# WHAT IS BEING ASKED
Could you transcribe every line of the rows below exactly, leaving the pictures out of your answer?

# RECORDS TO USE
::::

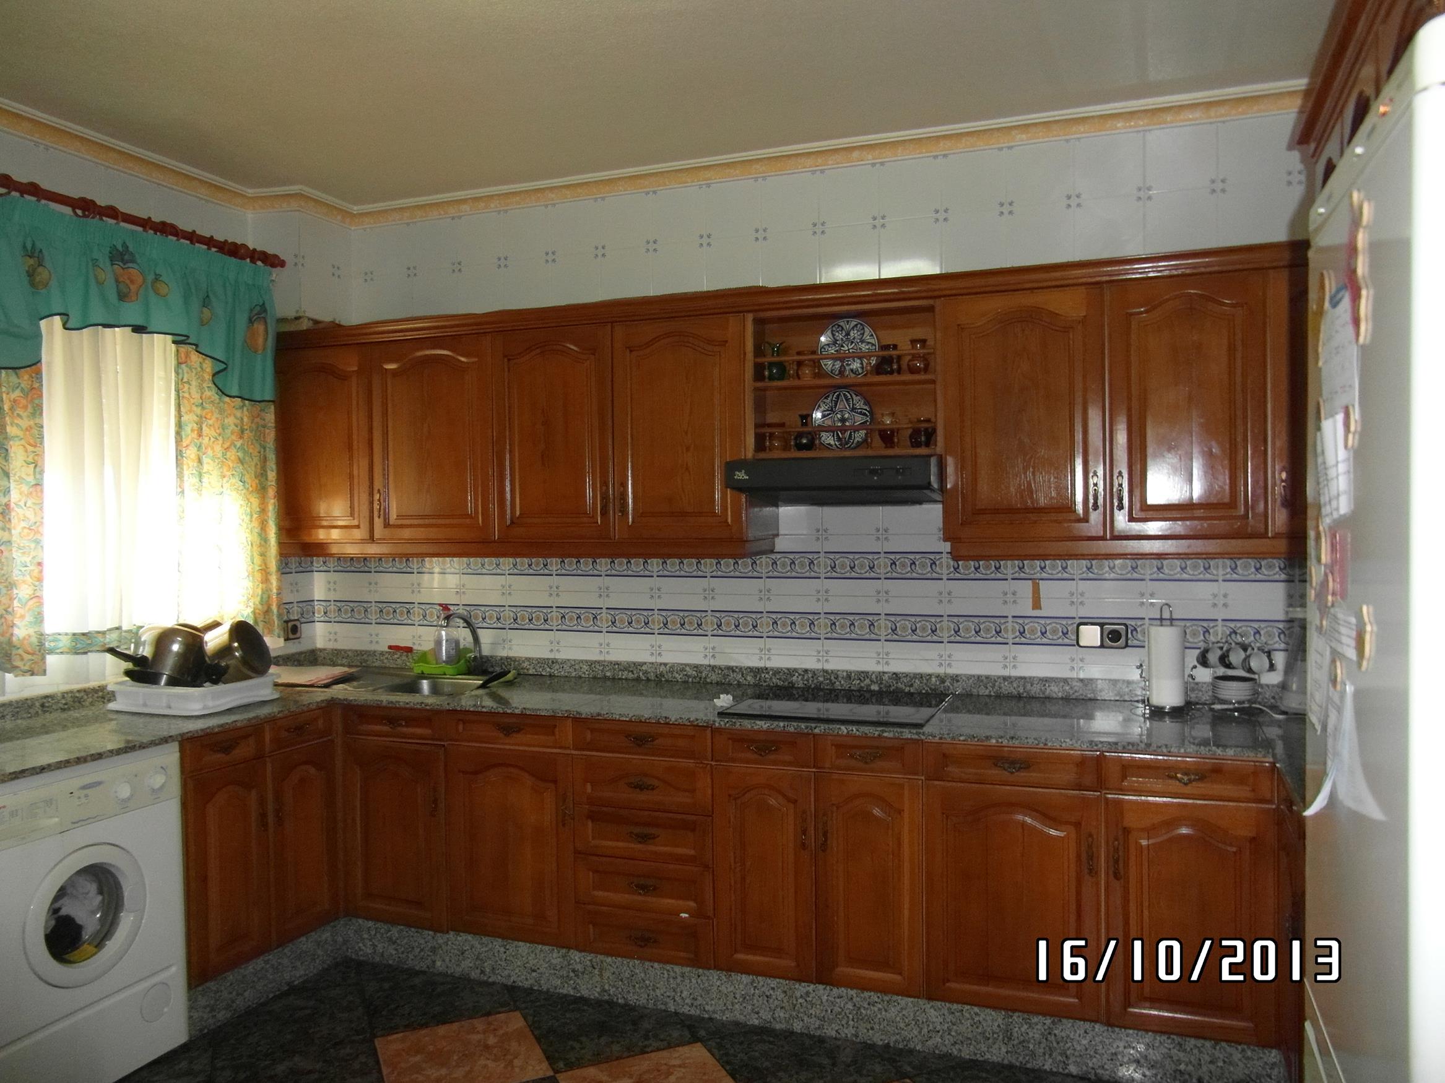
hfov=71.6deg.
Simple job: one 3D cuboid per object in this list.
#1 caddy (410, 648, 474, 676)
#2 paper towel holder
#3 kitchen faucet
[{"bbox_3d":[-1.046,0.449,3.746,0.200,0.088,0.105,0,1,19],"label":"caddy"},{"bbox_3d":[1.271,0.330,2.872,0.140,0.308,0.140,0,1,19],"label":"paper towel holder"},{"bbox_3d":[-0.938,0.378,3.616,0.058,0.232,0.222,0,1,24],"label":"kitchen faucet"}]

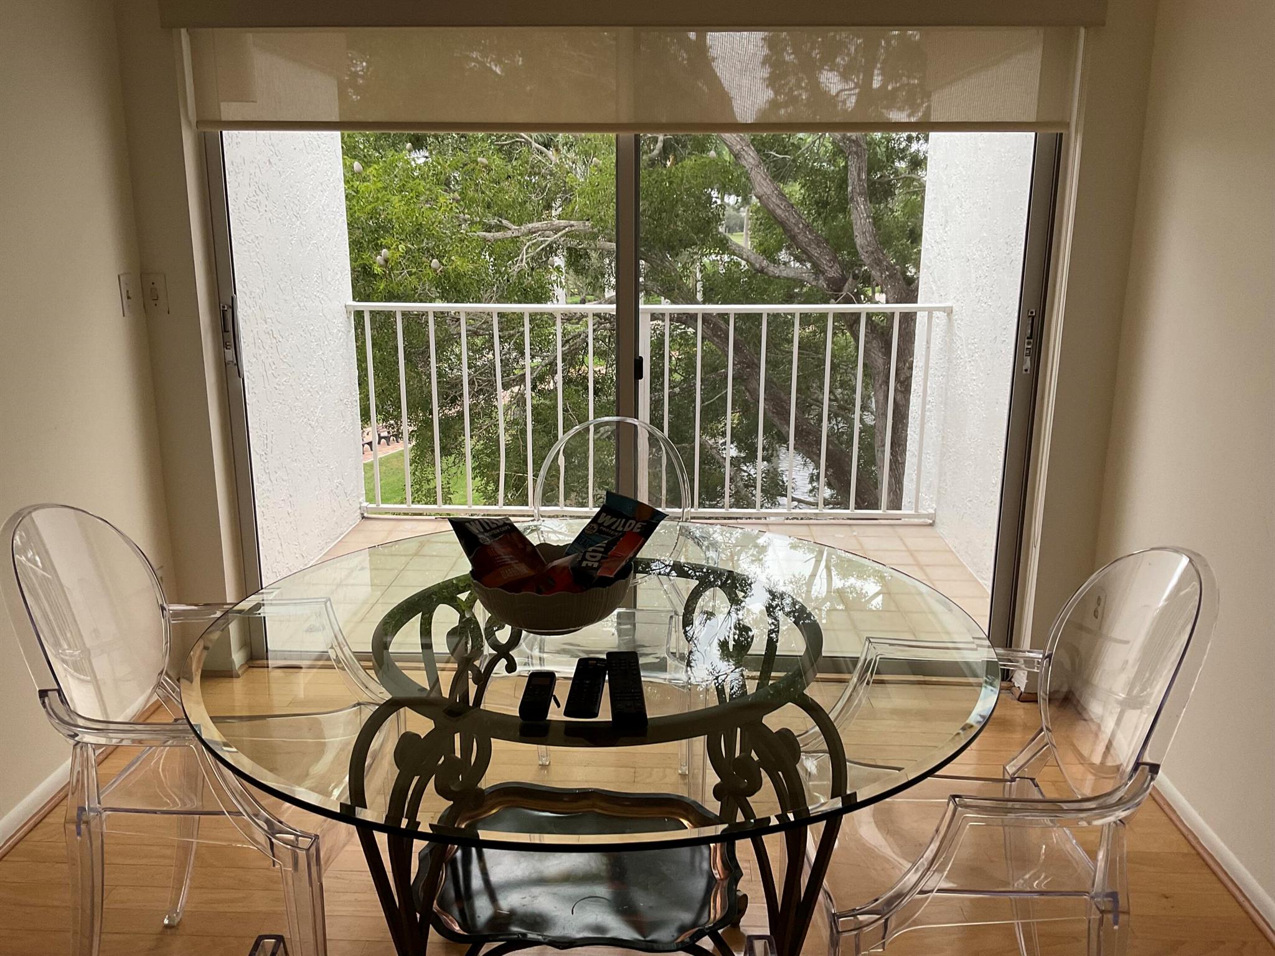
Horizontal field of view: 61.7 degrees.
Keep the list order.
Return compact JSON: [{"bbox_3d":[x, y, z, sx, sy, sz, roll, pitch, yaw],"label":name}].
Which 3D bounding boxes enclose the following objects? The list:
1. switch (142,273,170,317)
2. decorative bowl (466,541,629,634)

::::

# SOLVED PROBLEM
hfov=71.6deg.
Simple job: one 3D cuboid per object in this list.
#1 caddy (410, 648, 474, 676)
#2 paper towel holder
#3 kitchen faucet
[{"bbox_3d":[-1.046,0.449,3.746,0.200,0.088,0.105,0,1,19],"label":"caddy"},{"bbox_3d":[1.271,0.330,2.872,0.140,0.308,0.140,0,1,19],"label":"paper towel holder"},{"bbox_3d":[-0.938,0.378,3.616,0.058,0.232,0.222,0,1,24],"label":"kitchen faucet"}]

Horizontal field of view: 61.7 degrees.
Keep the list order.
Return compact JSON: [{"bbox_3d":[x, y, z, sx, sy, sz, roll, pitch, yaw],"label":name}].
Which 3D bounding boxes enclose the following objects? The list:
1. switch (142,273,170,317)
2. decorative bowl (466,541,629,634)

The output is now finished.